### ACTIVITY
Print out the full material below, exact in every line, with no images included.

━━━ GIVEN MATERIAL

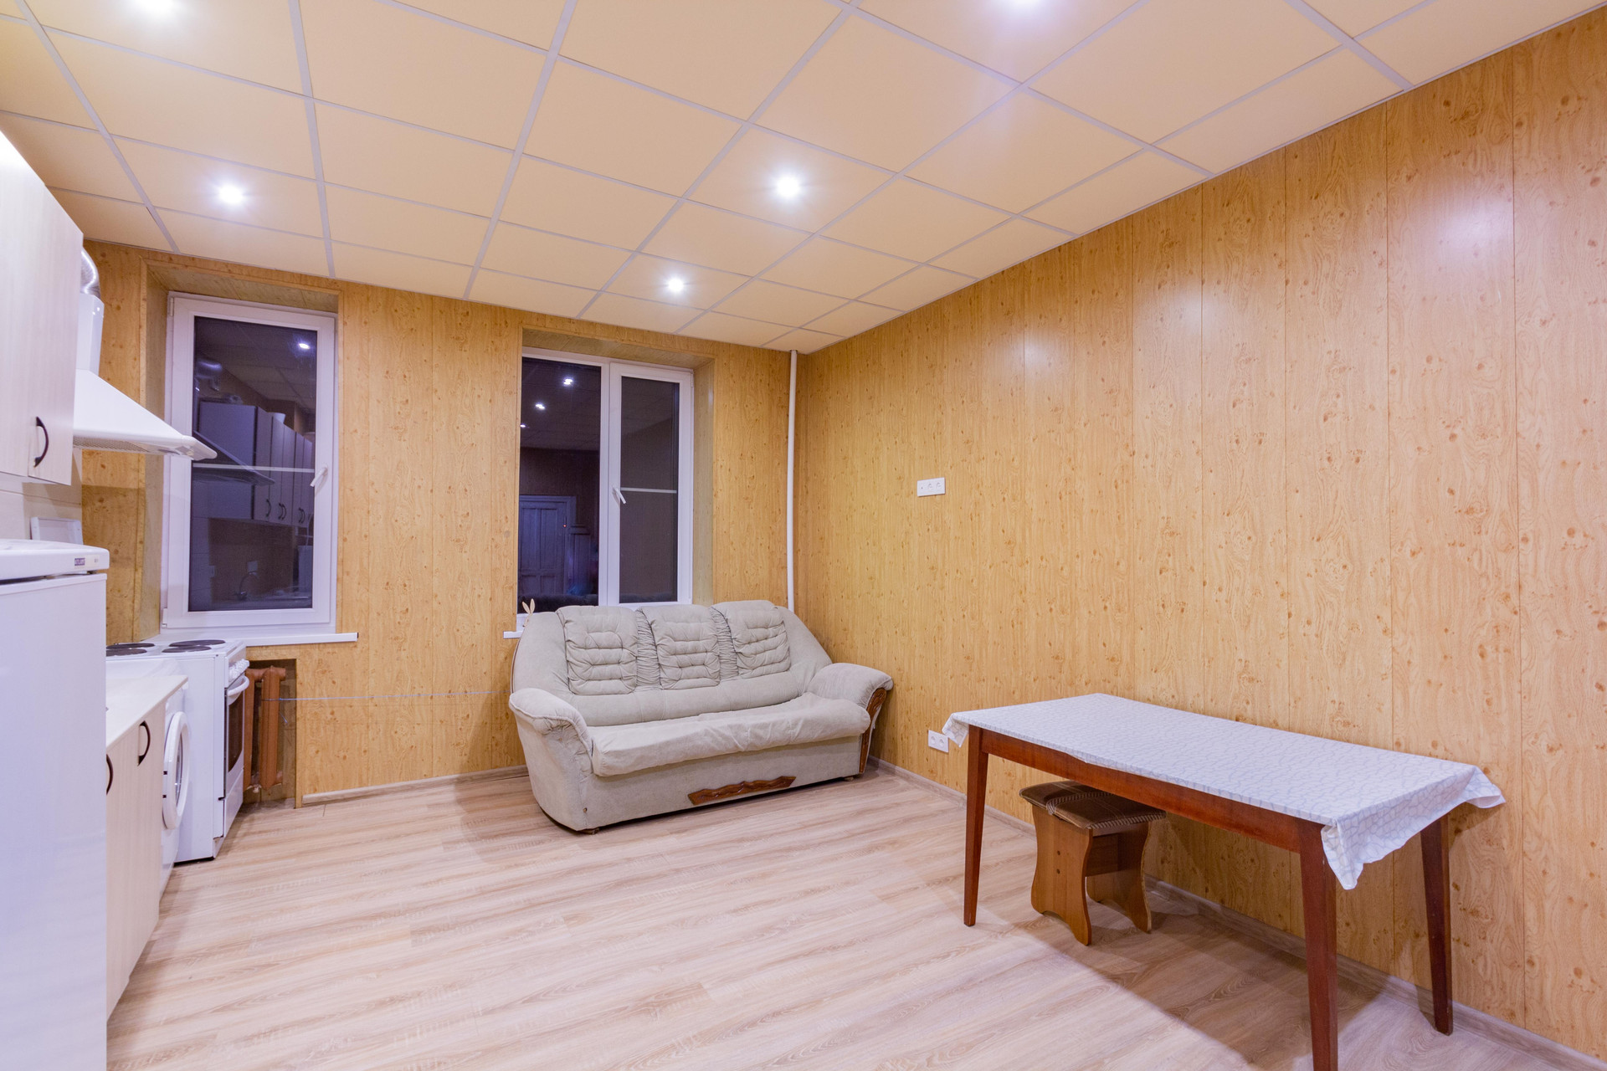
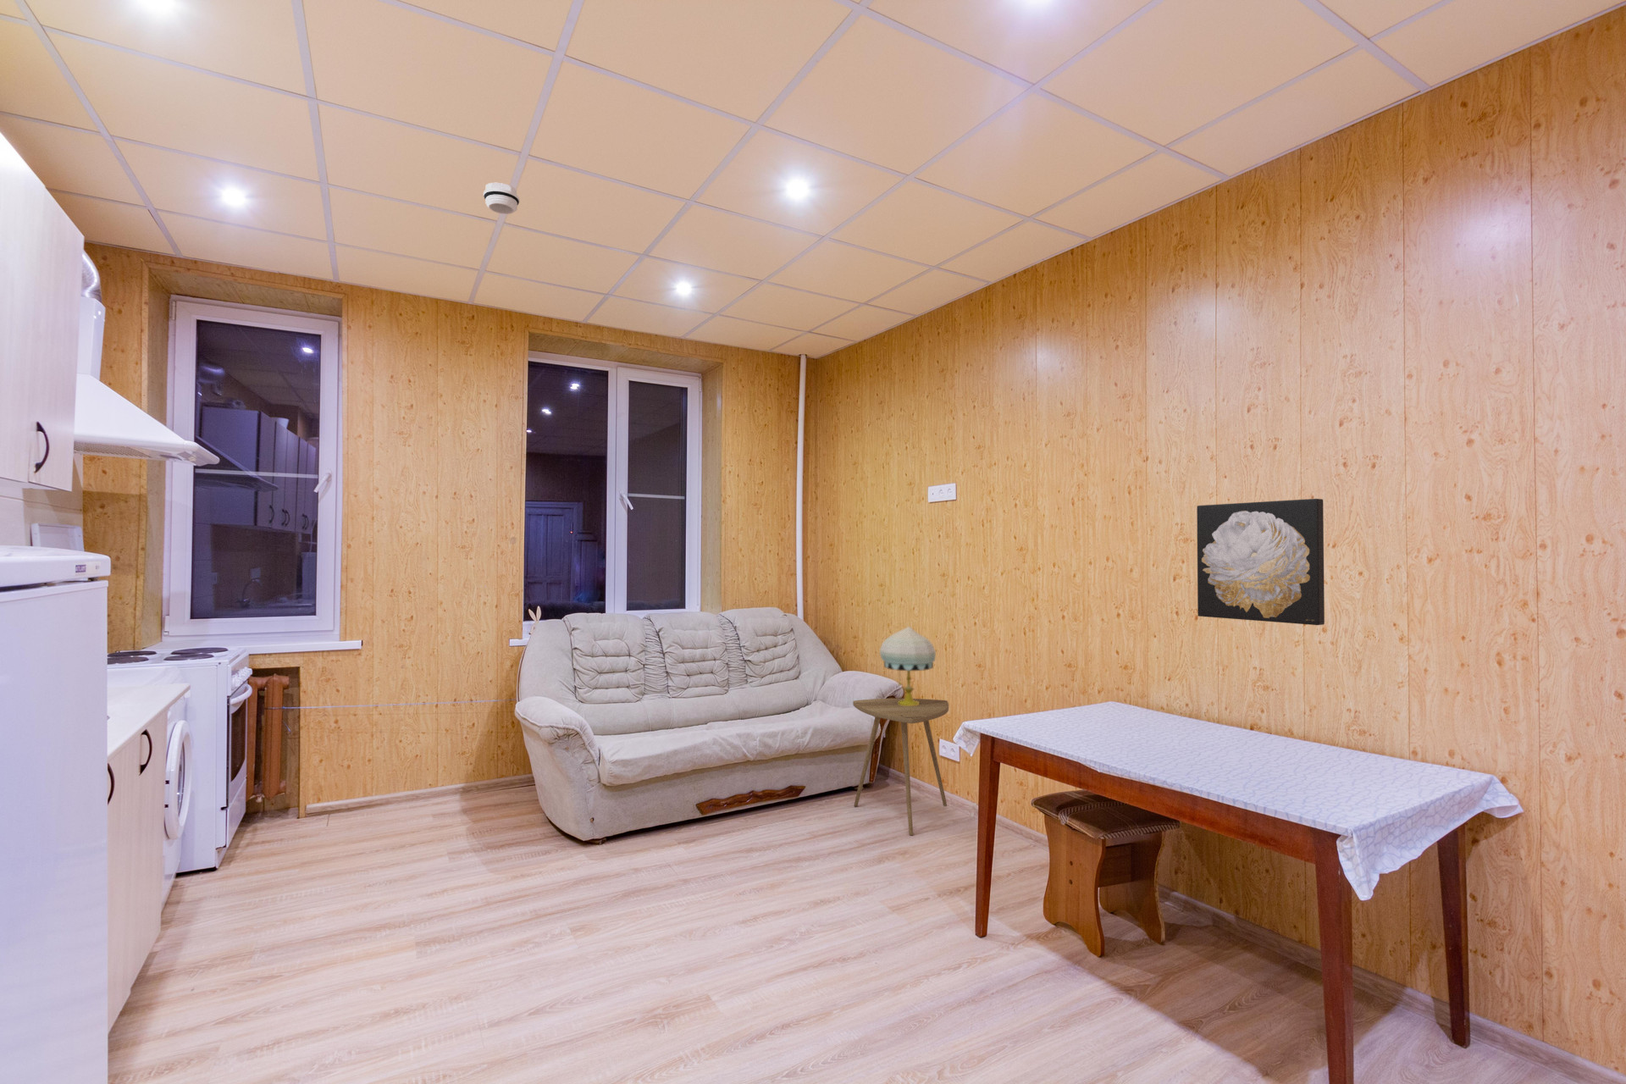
+ table lamp [880,625,936,705]
+ smoke detector [483,183,520,215]
+ wall art [1195,498,1326,625]
+ side table [852,698,950,837]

━━━━━━

### ANSWER TO THIS PROBLEM
+ table lamp [880,625,936,705]
+ smoke detector [483,183,520,215]
+ wall art [1195,498,1326,625]
+ side table [852,698,950,837]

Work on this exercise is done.